16日(現地時間)、米ウォール・ストリート・ジャーナル(WSJ)は合意内容に精通する消息筋を引用し、米国が19日に予定された終戦了解覚書(MOU)の正式署名以後、イランが原油と石油製品を販売できるよう関連制裁を免除する予定だと報じた。
制裁免除の対象には、イラン産石油の販売に関連する金融取引はもちろん、輸送・保険などの付随サービスも含まれる。
米国はイラン核問題を理由に2012年からイランの石油輸出を制裁してきた。WSJは今回の制裁緩和措置について「イランが緊張を緩和するよう誘導するための初期の財政的インセンティブ」だと評価した。

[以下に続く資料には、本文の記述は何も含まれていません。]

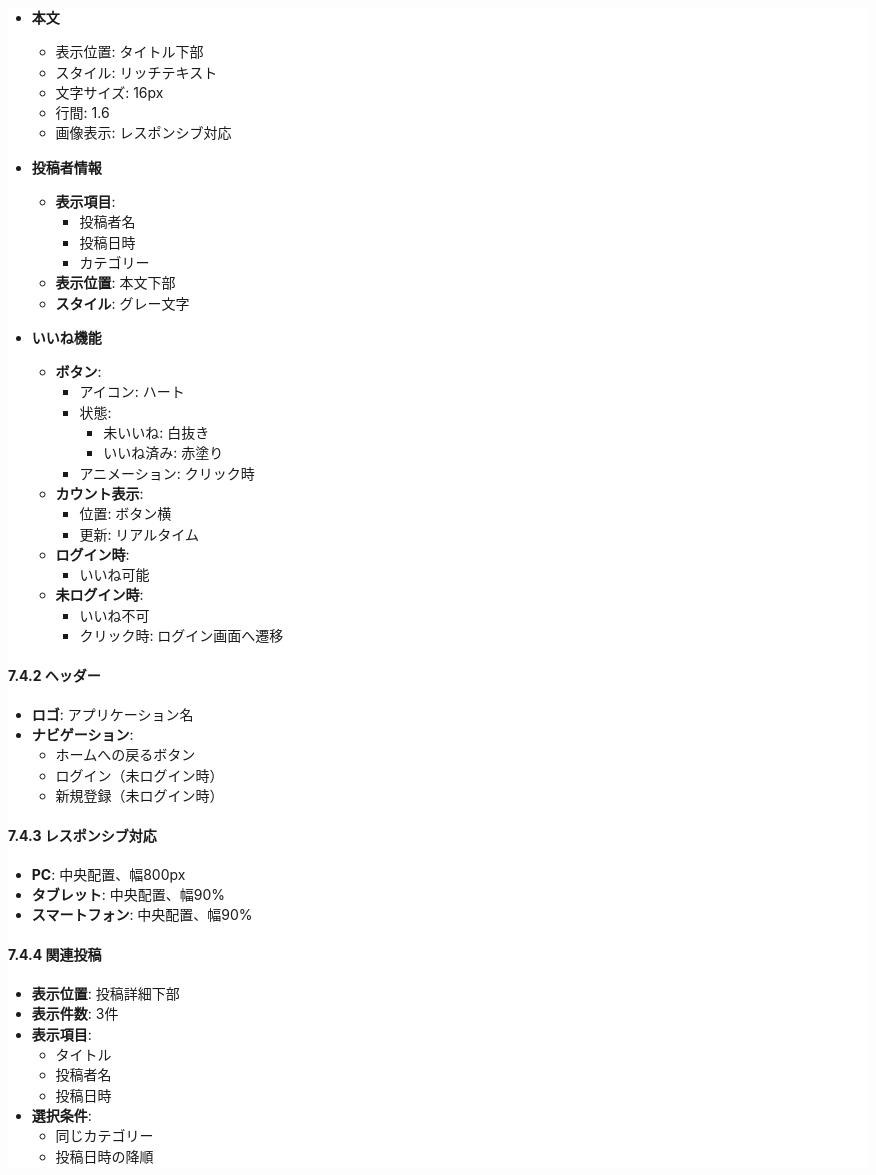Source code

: - **本文**
  - 表示位置: タイトル下部
  - スタイル: リッチテキスト
  - 文字サイズ: 16px
  - 行間: 1.6
  - 画像表示: レスポンシブ対応

- **投稿者情報**
  - **表示項目**:
    - 投稿者名
    - 投稿日時
    - カテゴリー
  - **表示位置**: 本文下部
  - **スタイル**: グレー文字

- **いいね機能**
  - **ボタン**:
    - アイコン: ハート
    - 状態:
      - 未いいね: 白抜き
      - いいね済み: 赤塗り
    - アニメーション: クリック時
  - **カウント表示**:
    - 位置: ボタン横
    - 更新: リアルタイム
  - **ログイン時**:
    - いいね可能
  - **未ログイン時**:
    - いいね不可
    - クリック時: ログイン画面へ遷移

#### 7.4.2 ヘッダー
- **ロゴ**: アプリケーション名
- **ナビゲーション**:
  - ホームへの戻るボタン
  - ログイン（未ログイン時）
  - 新規登録（未ログイン時）

#### 7.4.3 レスポンシブ対応
- **PC**: 中央配置、幅800px
- **タブレット**: 中央配置、幅90%
- **スマートフォン**: 中央配置、幅90%

#### 7.4.4 関連投稿
- **表示位置**: 投稿詳細下部
- **表示件数**: 3件
- **表示項目**:
  - タイトル
  - 投稿者名
  - 投稿日時
- **選択条件**:
  - 同じカテゴリー
  - 投稿日時の降順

こうした中、民間団体のイラン核武装反対連合(UANI)は、イラン産原油を積んだ大型油槽船がホルムズ海峡東側のオマーン湾に位置するチャーバハール港を出港し、この日米国の海上封鎖線を通過したと分析した。同団体は、4月に米国がオマーン湾でイランと往来する商船に対する海上封鎖を開始して以降、これを通過した事例は今回が初めてだと伝えた。
米国のイラン産石油制裁緩和は、イランとの交渉を円滑に進めるための誘因策と解釈される。米シンクタンクのワシントン研究所のイラン専門家であるファルジン・ナディミは「イランの石油輸出を許容することは、米国が保有する核心的な交渉てこ(レバレッジ)の一つを手放すことになるが、ホルムズ海峡の開放のためにはその程度の譲歩が必要だと判断したようだ」と述べた。